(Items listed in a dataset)
- Opening Delimiter -

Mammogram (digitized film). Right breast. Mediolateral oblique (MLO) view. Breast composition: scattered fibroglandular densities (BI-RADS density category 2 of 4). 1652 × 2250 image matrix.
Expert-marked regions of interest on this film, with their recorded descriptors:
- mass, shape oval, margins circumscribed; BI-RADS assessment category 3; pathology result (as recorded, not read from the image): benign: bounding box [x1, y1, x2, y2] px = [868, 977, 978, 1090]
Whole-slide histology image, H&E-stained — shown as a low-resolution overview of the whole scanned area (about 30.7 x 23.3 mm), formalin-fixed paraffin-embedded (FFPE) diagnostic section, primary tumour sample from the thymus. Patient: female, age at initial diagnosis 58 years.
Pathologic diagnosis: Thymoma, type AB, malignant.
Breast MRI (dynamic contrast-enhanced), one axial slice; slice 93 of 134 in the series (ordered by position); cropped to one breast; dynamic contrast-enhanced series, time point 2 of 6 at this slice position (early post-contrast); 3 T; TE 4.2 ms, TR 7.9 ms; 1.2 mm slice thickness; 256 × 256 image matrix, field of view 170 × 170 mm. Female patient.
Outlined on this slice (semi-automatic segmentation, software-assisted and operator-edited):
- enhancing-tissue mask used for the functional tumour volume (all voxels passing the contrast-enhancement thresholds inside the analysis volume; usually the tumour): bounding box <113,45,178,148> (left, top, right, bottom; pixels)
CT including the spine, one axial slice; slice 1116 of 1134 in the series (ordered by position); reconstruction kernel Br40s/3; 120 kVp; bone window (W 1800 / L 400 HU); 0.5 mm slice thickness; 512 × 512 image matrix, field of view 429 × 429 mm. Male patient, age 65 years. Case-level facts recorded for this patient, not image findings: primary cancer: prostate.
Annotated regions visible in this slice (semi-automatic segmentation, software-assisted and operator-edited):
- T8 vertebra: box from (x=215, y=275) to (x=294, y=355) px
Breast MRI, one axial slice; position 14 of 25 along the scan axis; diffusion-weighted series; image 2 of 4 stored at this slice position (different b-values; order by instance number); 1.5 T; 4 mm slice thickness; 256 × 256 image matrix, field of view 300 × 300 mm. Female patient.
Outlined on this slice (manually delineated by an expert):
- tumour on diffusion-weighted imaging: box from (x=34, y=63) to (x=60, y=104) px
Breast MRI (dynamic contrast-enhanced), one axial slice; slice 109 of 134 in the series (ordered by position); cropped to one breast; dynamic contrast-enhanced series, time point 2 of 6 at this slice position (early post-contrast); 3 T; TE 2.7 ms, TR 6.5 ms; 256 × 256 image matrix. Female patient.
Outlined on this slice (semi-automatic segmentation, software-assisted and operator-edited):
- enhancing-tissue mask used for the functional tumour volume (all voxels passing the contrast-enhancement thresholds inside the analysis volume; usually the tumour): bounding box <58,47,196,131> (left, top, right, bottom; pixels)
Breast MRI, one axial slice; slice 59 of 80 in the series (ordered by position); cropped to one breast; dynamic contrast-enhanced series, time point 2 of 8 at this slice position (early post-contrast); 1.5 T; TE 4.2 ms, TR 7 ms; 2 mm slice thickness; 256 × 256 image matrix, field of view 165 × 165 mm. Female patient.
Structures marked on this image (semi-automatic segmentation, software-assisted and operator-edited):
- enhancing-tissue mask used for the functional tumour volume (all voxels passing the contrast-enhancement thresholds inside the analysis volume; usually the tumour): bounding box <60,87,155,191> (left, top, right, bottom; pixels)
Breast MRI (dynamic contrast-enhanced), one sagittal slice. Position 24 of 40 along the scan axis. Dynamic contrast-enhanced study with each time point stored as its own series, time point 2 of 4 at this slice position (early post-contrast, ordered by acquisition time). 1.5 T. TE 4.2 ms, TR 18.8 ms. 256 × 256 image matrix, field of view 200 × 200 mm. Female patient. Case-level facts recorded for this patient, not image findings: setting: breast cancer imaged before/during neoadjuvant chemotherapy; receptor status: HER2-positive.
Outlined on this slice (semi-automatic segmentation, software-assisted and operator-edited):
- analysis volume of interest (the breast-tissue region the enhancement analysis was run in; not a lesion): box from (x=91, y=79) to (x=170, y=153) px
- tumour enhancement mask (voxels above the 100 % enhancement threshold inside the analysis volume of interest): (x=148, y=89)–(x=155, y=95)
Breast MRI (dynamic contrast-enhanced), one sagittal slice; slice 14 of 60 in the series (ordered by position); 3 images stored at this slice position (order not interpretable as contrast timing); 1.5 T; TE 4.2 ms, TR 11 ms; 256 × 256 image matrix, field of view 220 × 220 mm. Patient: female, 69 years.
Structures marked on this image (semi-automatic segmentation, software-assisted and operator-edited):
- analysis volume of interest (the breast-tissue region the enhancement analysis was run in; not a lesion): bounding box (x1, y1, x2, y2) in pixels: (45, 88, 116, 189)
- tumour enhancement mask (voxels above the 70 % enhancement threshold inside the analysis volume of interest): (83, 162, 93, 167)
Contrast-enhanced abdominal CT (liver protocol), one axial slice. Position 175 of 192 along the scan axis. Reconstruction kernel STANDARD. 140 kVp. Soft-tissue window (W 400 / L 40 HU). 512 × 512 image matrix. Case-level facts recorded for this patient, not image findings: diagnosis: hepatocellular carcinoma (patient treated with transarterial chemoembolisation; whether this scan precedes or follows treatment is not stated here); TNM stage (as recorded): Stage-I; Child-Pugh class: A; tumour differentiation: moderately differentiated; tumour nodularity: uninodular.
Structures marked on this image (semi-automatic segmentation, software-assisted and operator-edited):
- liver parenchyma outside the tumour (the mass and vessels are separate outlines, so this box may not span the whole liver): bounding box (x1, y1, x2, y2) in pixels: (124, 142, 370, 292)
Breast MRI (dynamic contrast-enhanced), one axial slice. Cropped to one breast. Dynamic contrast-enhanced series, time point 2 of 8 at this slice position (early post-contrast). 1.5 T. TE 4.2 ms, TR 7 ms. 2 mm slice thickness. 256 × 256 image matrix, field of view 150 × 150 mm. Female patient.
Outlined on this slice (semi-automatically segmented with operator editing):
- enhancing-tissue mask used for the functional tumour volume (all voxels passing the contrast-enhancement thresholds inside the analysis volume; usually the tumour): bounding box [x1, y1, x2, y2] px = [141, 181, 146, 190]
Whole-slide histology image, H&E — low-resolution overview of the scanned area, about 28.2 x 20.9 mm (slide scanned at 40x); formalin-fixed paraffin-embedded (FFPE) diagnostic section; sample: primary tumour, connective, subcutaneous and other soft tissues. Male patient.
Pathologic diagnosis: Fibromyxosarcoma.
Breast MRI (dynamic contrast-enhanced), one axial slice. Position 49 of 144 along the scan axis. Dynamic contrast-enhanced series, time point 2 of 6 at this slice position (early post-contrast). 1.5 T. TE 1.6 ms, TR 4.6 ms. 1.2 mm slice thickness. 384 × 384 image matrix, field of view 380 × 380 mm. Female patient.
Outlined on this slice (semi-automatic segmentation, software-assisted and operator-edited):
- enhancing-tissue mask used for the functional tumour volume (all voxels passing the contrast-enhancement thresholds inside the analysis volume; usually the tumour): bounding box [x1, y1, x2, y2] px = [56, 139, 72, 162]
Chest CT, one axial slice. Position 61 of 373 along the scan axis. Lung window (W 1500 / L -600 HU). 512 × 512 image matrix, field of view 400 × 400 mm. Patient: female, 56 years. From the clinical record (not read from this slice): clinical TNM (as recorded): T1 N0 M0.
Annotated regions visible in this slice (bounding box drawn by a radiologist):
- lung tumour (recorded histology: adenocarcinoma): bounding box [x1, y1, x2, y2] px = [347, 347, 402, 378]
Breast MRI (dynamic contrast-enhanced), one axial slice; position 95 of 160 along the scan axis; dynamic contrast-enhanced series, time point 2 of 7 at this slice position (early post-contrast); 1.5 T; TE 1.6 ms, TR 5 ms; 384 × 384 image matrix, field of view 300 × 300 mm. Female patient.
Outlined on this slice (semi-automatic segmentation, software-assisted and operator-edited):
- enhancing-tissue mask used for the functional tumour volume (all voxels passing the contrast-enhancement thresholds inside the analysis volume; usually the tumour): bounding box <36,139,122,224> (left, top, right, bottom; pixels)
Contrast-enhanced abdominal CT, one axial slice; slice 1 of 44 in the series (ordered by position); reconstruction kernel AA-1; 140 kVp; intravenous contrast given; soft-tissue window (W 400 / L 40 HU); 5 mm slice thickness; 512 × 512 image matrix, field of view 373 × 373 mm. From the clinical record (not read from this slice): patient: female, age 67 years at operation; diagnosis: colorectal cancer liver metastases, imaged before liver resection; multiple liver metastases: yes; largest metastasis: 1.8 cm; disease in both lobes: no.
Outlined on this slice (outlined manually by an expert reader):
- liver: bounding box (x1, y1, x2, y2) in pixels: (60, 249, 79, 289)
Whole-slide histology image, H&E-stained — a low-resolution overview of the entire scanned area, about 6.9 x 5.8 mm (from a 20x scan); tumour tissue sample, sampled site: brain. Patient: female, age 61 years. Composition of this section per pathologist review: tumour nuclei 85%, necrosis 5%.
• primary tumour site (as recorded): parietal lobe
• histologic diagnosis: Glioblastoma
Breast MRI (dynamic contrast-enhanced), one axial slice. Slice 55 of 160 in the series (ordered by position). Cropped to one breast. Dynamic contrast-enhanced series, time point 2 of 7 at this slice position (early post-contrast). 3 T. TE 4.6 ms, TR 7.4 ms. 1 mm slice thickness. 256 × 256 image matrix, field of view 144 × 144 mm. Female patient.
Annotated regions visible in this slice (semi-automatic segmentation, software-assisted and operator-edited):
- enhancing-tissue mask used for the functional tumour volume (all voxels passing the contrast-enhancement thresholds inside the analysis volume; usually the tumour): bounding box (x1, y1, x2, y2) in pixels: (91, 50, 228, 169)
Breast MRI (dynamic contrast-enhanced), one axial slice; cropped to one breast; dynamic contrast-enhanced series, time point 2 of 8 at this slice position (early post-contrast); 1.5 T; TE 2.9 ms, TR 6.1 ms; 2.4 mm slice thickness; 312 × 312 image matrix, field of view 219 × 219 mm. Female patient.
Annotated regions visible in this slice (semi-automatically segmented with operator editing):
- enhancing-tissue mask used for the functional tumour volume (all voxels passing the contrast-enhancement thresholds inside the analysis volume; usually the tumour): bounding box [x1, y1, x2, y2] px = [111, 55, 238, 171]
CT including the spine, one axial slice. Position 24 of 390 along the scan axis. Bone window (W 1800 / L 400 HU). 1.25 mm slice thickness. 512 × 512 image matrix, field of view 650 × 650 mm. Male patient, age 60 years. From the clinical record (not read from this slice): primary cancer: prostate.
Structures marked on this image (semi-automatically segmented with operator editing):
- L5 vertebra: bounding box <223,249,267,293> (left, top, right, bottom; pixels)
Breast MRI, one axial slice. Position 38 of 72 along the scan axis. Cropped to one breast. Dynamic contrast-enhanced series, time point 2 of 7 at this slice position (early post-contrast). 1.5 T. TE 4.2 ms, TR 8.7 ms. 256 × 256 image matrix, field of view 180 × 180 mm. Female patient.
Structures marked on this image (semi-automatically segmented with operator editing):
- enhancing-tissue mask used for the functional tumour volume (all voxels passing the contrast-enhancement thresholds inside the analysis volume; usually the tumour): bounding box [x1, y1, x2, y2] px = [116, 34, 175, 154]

- Closing Delimiter -

Aim of the exercise >>
The answer is a single number, the count of lines in the records that contain the string "Annotated".

Reply to the task >>
4